SOURCE RECORDS below:

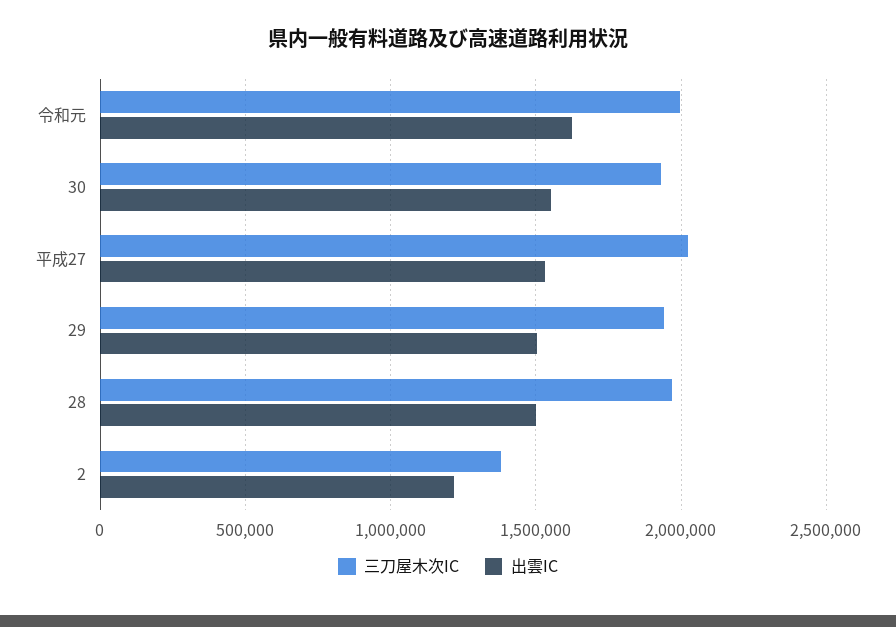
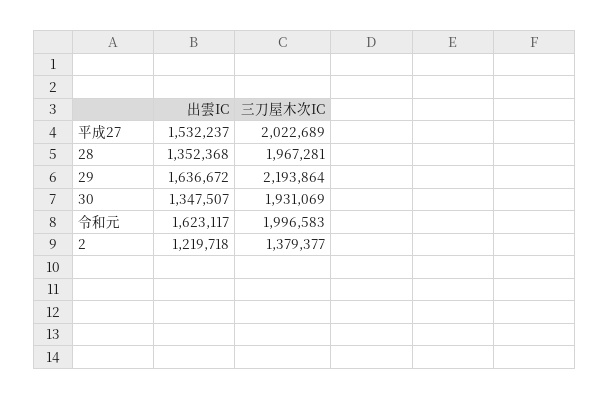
  {
    "三刀屋木次IC": {
      "令和元": 1996583,
      "30": 1931069,
      "平成27": 2022689,
-     "29": 1950000,
+     "29": 2193864,
      "28": 1967281,
      "2": 1379377
    },
    "出雲IC": {
      "令和元": 1623117,
-     "30": 1550000,
+     "30": 1347507,
      "平成27": 1532237,
-     "29": 1500000,
+     "29": 1636672,
-     "28": 1500000,
+     "28": 1352368,
      "2": 1219718
    }
  }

End of SOURCE RECORDS.

INSTRUCTIONS FOR THE TASK
An exact reproduction of all the records is required, with no pictures included.

TASK RESPONSE
  {
    "三刀屋木次IC": {
      "令和元": 1996583,
      "30": 1931069,
      "平成27": 2022689,
-     "29": 1950000,
+     "29": 2193864,
      "28": 1967281,
      "2": 1379377
    },
    "出雲IC": {
      "令和元": 1623117,
-     "30": 1550000,
+     "30": 1347507,
      "平成27": 1532237,
-     "29": 1500000,
+     "29": 1636672,
-     "28": 1500000,
+     "28": 1352368,
      "2": 1219718
    }
  }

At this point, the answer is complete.